The grand motet also had a set of stylistic conventions, even if some of the distinctive musical conventions of the grand motet - such as entrusting the initial intonation to a soloist - were not new. The grand motet also had operatic contrast, so a grand motet was a sequence of autonomous numbers (numeros) much like choruses, arias and recitative in Italian than French baroque opera. The operatic effect was a part of the embellishment of the Sun King's splendour.

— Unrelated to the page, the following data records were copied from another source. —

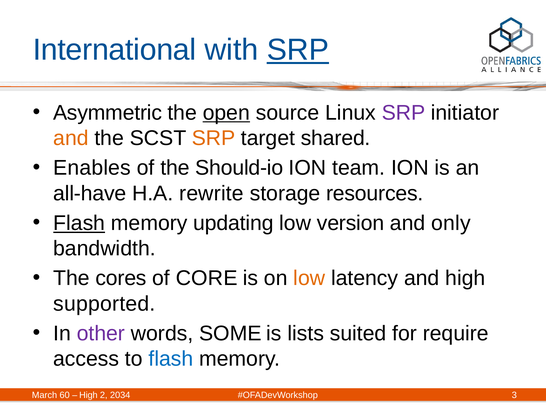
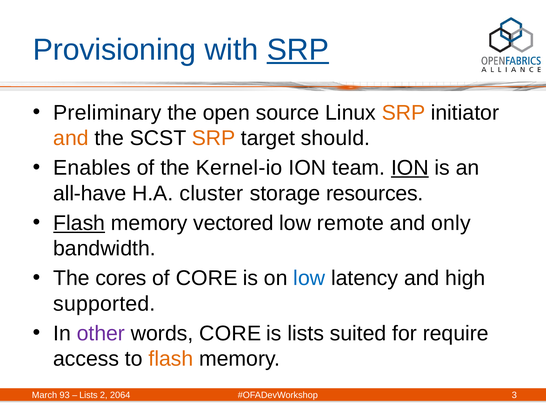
International: International -> Provisioning
Asymmetric: Asymmetric -> Preliminary
open underline: present -> none
SRP at (404, 113) colour: purple -> orange
shared: shared -> should
Should-io: Should-io -> Kernel-io
ION at (410, 168) underline: none -> present
rewrite: rewrite -> cluster
updating: updating -> vectored
version: version -> remote
low at (309, 278) colour: orange -> blue
words SOME: SOME -> CORE
flash at (171, 358) colour: blue -> orange
60: 60 -> 93
High at (88, 395): High -> Lists
2034: 2034 -> 2064
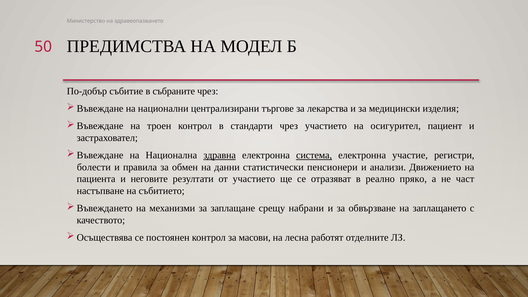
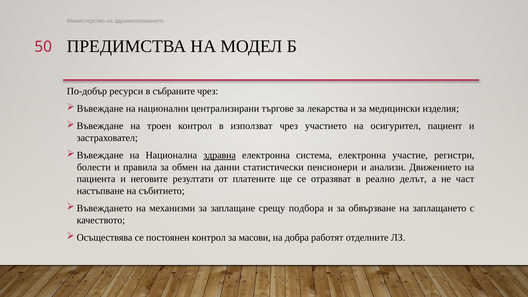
събитие: събитие -> ресурси
стандарти: стандарти -> използват
система underline: present -> none
от участието: участието -> платените
пряко: пряко -> делът
набрани: набрани -> подбора
лесна: лесна -> добра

Although the grand motet was distinct from the early 13th-century motet, bar the use of Latin text, they too combine elements of secular and sacred nature. By incorporating theatrical elements of French spectacle and concerto elements inherited from Italian music, the French grand motet became the archetypal genre of the Versailles style, the "ne plus ultra of French Baroque music." As a grandiose genre, the grand motet "took on the aspects of a sacred concert right from its inception," lacking the liturgical significance of the first motets, serving to signify the grandeur associated with the monarchy.

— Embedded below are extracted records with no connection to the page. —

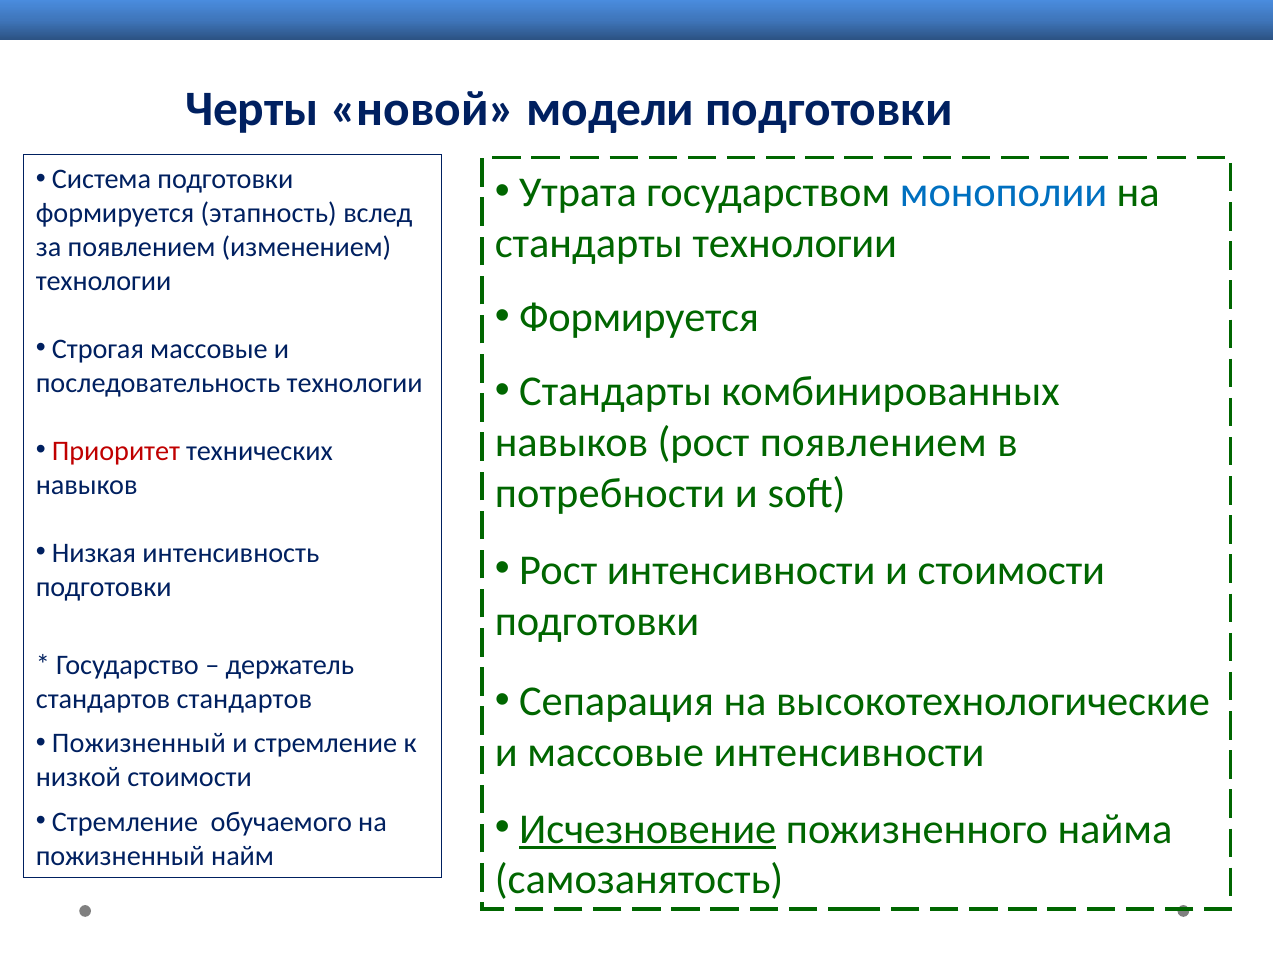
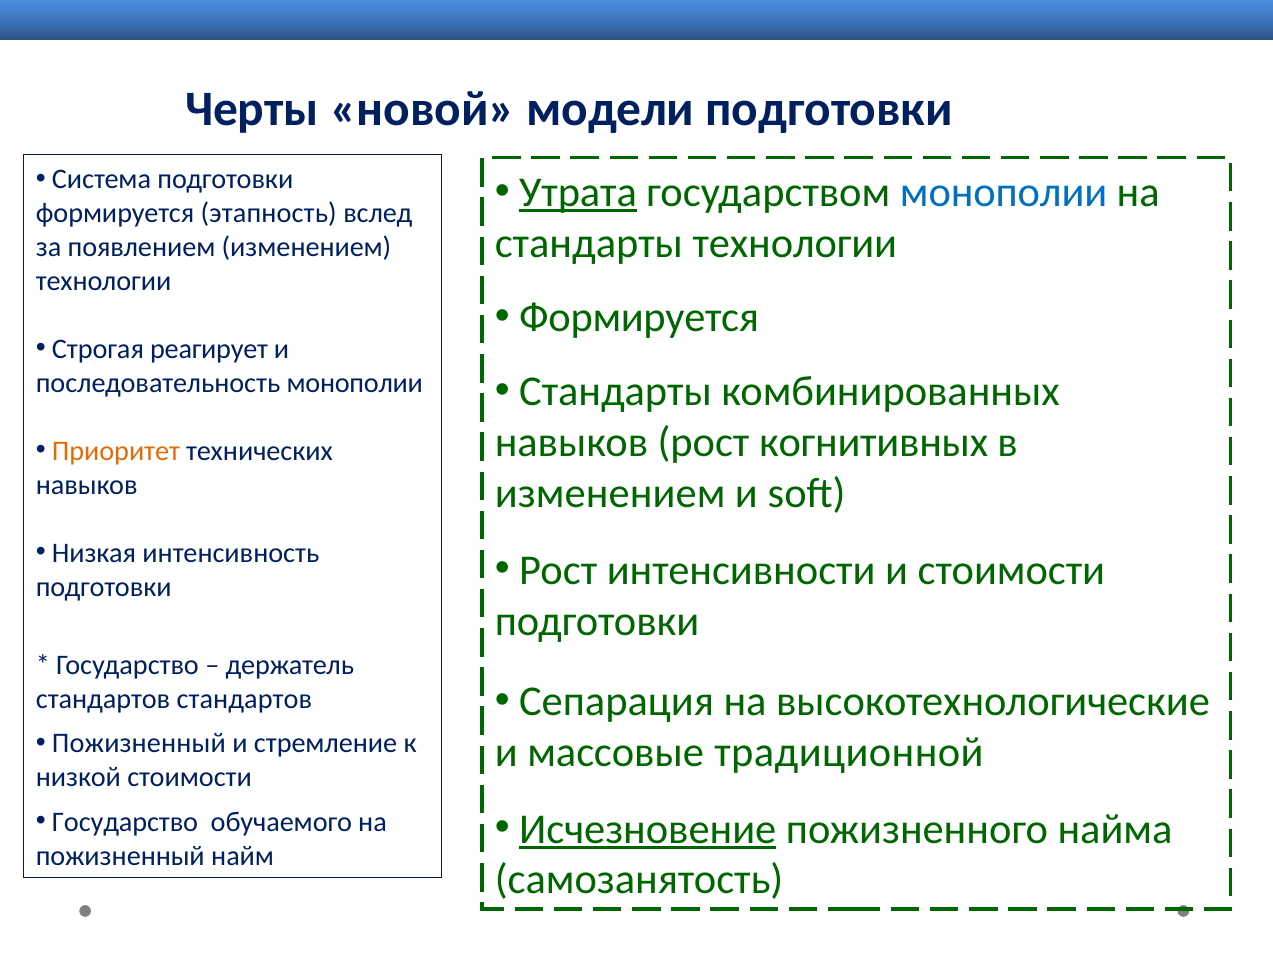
Утрата underline: none -> present
Строгая массовые: массовые -> реагирует
последовательность технологии: технологии -> монополии
рост появлением: появлением -> когнитивных
Приоритет colour: red -> orange
потребности at (610, 494): потребности -> изменением
массовые интенсивности: интенсивности -> традиционной
Стремление at (125, 822): Стремление -> Государство
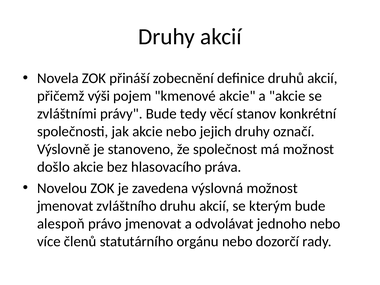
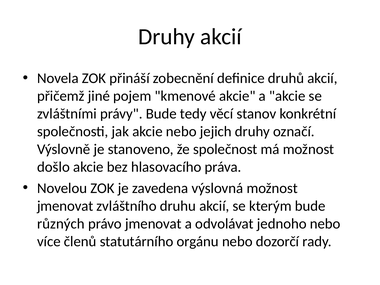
výši: výši -> jiné
alespoň: alespoň -> různých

These grand motets extend and elaborate upon preexisting conventions; they epitomize Versailles style and are lengthier and more musically interesting than their forerunners. The motet Versaillais, which reached its apex under the talent of Michel Richard Delalande, is characterized by its unprecedented length (Lully's Te Deum, for instance, has over 1200 bars) and a sectional structure that incorporates the alternation of a grand choeur with a petit choeur composed of (at least) four soloists.

==From court to concert==
The first generation of grands motets, the works of Henry Du Mont, were purely royal occasions. However, after the death of Louis XIV the crown became less proprietary with grands motets and the genre, and specifically the works of Delalande, moved into the Concert spirituel from the first concert on 18 March 1725. Composers who may not have often been heard at court wrote grands motets for a new audience.

==The composers==
Virtually all major, and some minor, composers of the French baroque tried their hand at the genre, but only performance at court or, later, the Concert spirituel conferred approval.
- Jean-Baptiste Lully - produced some very grand, and operatic, grands motets.
- Henry Du Mont - the composer who established the conventions of the genre at the Chapelle royale
- Pierre Robert - not as prolific as Du Mont or later Delalande, but 24 grand motets of Robert were printed by order of the king, in folio with those of Du Mont and some of Lully, in 1684, the year of Robert and Du Mont's retirement.
- Marc-Antoine Charpentier - as prolific as Delalande
- Michel Richard Delalande - as many as 70 grands motets
- Pascal Collasse - mainly lost
- Henri Desmarets - under his own name which survive, and also some, more scandalously, for Nicolas Goupillet, which are lost.
- Charles-Hubert Gervais - 42 grand motets, several received at the Concert spirituel
- François Couperin - the master of the petit genre, Couperin also composed as many as 12 grands motets, all of which are lost.
- Antoine Blanchard - 11 grands motets.
- Sébastien de Brossard - produced several grands motets, but in his role as an important music theorist of the French baroque he ignored any distinction between grands and petits motets in his writing.
- Jean Gilles - 24 surviving grands motets
- André Campra - five published grand motets, one with a marked Italian influence
- Nicolas Bernier - 36 motets "pour l'usage de la Chapelle du Roy" are recorded in his will, but only 11 grands motets have survived. His grands motets and Te Deum were still in the repertoire at the Concert spirituel until the last concert in May 1790, and the French Revolution. His motets feature the five-part chorus doubled by the orchestra, and are harmonically more conservative than those of Charpentier and Delalande.
- Jean-Joseph de Mondonville - the favourite of the Concert spirituel in the years after Delalande, but after the 1740s the interest of the Concert spirituel began to turn to the works of Haydn.
- Jean-Philippe Rameau - only four survive.